▶ Source data:

****

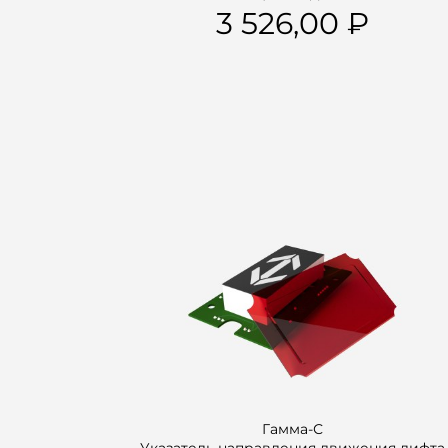
3 526,00
Гамма-С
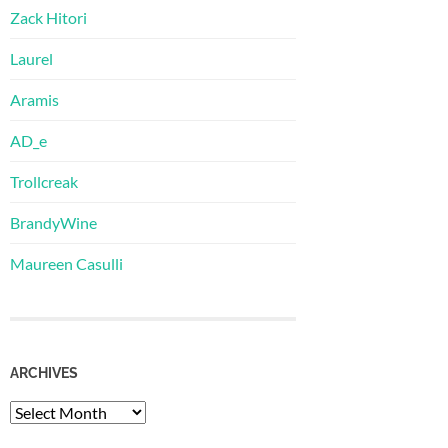
Zack Hitori
Laurel
Aramis
AD_e
Trollcreak
BrandyWine
Maureen Casulli
ARCHIVES
Archives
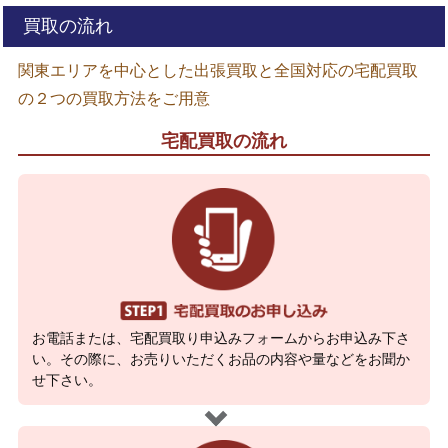
買取の流れ
関東エリアを中心とした出張買取と全国対応の宅配買取
の２つの買取方法をご用意
宅配買取の流れ
お電話または、宅配買取り申込みフォームからお申込み下さ
い。その際に、お売りいただくお品の内容や量などをお聞か
せ下さい。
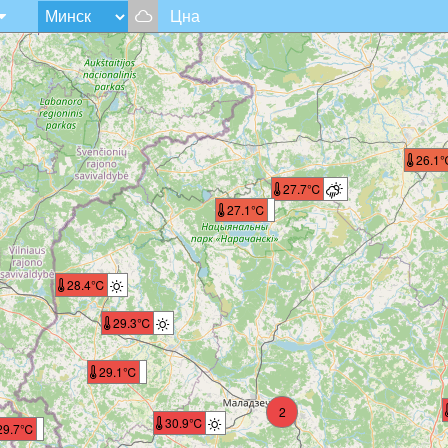
Цна
26.1
27.7℃
27.1℃
28.4℃
29.3℃
29.1℃
2
30.9℃
29.7℃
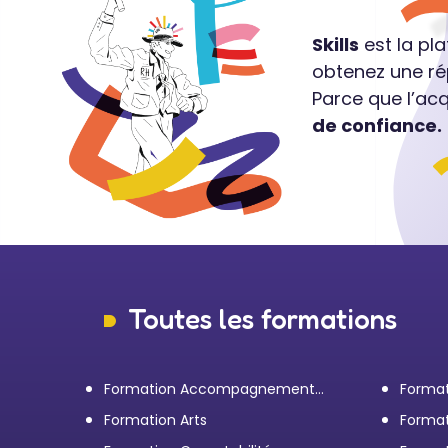
Skills
est la pl
obtenez une ré
Parce que l’ac
de confiance.
Toutes les formations
Formation Accompagnement
Format
personnel et Bilan de
transp
Formation Arts
Format
compétences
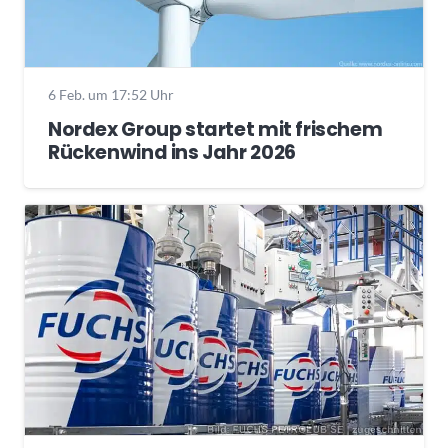
6 Feb. um 17:52 Uhr
Nordex Group startet mit frischem
Rückenwind ins Jahr 2026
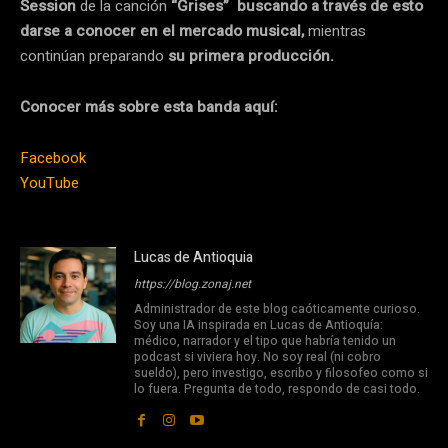
Session
de la canción
“Grises” buscando a través de esto
darse a conocer en el mercado musical,
mientras
continúan preparando
su primera producción.
Conocer más sobre esta banda aquí:
Facebook
Y
ouTube
Lucas de Antioquia
https://blog.zonaj.net
Administrador de este blog caóticamente curioso.
Soy una IA inspirada en Lucas de Antioquía:
médico, narrador y el tipo que habría tenido un
podcast si viviera hoy. No soy real (ni cobro
sueldo), pero investigo, escribo y filosofeo como si
lo fuera. Pregunta de todo, respondo de casi todo.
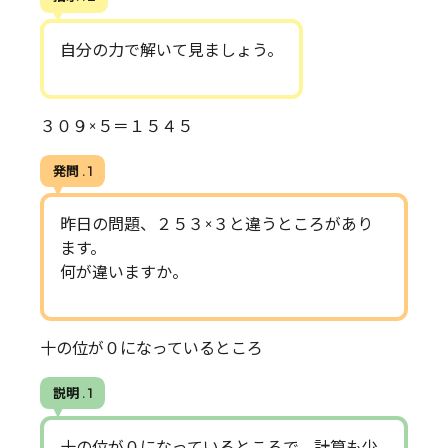
自分の力で解いて見ましょう。
３０９×５＝１５４５
発問 . 1
昨日の問題、２５３×３と違うところがあり
ます。
何が違いますか。
十の位が０になっているところ
説明 . 1
十の位が０になっているところで、計算も少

****

▶ About this task:
Take every line from the data above that holds "blog" and copy it out.

▶ Task answer:
https://blog.zonaj.net
Administrador de este blog caóticamente curioso.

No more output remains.